Le deuxième thème de recommandation du rapport d'information portait sur le pilotage par la performance qui est un souci que l'Unédic et les partenaires sociaux partagent très fortement. Vous disiez qu'il fallait une liste des indicateurs réduite en nombre et centrée sur les résultats. Là aussi, je crois que c'est bien ce que nous avons fait. La première convention tripartite portait trente-trois indicateurs qui, pour la plupart d'entre eux, n'ont jamais été renseignés. La nouvelle convention tripartite n'en comporte plus que quinze. Nous sommes sûrs que la quasi totalité de ces indicateurs sont d'ores et déjà disponibles. Il en manque deux ou trois qui vont être finalisés dans les prochaines semaines. Ces quinze indicateurs portent sur la qualité de services, c'est-à-dire le retour à l'emploi, la satisfaction des offres des entreprises, les délais de réponse aux demandeurs d'emploi et la satisfaction des entreprises. Il reste néanmoins quelques indicateurs de moyens.

Enfin, concernant les services aux demandeurs d'emploi, un socle de service universel garantit aux demandeurs d'emploi un entretien physique à quatre mois, puis à neuf mois, pour prévenir le chômage de longue durée. Au-delà de ce socle d'offres de services, des services modulés en fonction des besoins de chacun des demandeurs d'emploi sont proposés avec une attention particulière portée à quelques catégories : les jeunes et les seniors notamment.

Il est également prévu un recentrage des services aux entreprises, notamment pour celles qui ne disposent pas de moyens propres de gestion de leurs ressources humaines et des moyens de Pôle emploi vers l'accompagnement des demandeurs d'emploi. L'équivalent de 2 000 emplois seront redéployés au profit de l'accompagnement, ce qui est un accroissement des moyens de 30 %, auxquels viendront s'ajouter les 1 000 emplois qui ont été décidés à l'occasion du sommet sur la crise.

Pour conclure, je mentionne deux dispositifs sur lesquels l'Unédic intervient de façon significative. En premier lieu, le contrat de sécurisation professionnelle qui a démarré le 1er septembre 2011. A ce jour, 12 000 bénéficiaires se substituent progressivement aux contrats de reclassement professionnel et aux contrats de transition professionnelle.
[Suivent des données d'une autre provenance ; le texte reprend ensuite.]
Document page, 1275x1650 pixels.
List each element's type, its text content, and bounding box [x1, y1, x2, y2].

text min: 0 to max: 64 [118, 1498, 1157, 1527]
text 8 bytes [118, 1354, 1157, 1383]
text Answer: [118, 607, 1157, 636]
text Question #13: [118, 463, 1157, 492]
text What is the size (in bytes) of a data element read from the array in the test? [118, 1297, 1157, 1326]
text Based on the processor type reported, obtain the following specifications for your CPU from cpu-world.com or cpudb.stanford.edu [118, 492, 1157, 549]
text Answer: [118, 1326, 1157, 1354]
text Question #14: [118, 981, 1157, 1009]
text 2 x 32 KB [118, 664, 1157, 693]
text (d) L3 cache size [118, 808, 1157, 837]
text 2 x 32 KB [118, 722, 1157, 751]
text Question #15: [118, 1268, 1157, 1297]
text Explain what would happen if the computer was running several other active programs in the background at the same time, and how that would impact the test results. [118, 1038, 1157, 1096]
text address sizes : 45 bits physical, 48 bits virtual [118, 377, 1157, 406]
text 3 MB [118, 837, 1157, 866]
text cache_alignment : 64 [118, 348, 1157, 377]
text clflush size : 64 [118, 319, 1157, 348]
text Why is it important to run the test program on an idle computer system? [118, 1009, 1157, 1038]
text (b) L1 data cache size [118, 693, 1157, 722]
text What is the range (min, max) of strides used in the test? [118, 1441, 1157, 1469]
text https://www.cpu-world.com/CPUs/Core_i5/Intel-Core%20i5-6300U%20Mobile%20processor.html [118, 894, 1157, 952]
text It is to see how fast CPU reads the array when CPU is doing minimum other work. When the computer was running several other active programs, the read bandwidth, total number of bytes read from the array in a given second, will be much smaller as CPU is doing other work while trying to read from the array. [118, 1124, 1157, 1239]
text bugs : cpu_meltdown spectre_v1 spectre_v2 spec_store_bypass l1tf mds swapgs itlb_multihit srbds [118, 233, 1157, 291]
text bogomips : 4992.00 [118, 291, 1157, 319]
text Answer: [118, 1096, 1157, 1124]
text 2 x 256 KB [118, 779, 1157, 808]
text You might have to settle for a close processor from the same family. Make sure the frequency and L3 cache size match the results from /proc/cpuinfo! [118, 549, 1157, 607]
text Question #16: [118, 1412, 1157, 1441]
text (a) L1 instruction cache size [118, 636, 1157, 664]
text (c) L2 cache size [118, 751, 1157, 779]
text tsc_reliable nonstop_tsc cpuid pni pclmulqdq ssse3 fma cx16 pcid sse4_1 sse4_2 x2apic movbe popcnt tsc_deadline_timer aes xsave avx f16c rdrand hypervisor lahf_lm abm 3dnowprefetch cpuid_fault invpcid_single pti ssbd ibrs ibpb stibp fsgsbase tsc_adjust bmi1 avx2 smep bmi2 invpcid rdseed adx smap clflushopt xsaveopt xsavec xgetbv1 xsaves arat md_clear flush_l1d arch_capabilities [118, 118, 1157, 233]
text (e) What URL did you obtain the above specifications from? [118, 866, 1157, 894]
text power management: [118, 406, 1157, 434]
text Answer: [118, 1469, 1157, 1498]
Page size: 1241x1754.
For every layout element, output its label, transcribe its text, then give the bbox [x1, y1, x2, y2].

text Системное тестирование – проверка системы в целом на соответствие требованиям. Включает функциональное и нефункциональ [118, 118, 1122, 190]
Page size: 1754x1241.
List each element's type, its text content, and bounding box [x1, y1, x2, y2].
Ce dispositif bénéficie d'un déploiement territorial extrêmement serré parce que l'Etat et les partenaires sociaux ont considéré que le pilotage local était une condition de la réussite et de la performance. Ensuite, l'activité partielle de longue durée fait l'objet d'une négociation en cours entre l'Etat et les partenaires sociaux. A ce stade, sans préjuger des conclusions de ses travaux, je vous indique que l'Unédic est en capacité financière de faire face à un redémarrage des dispositifs de chômage partiel de longue durée sachant qu'à ce jour, nous ne constatons pas dans les chiffres de réactivation de ce dispositif.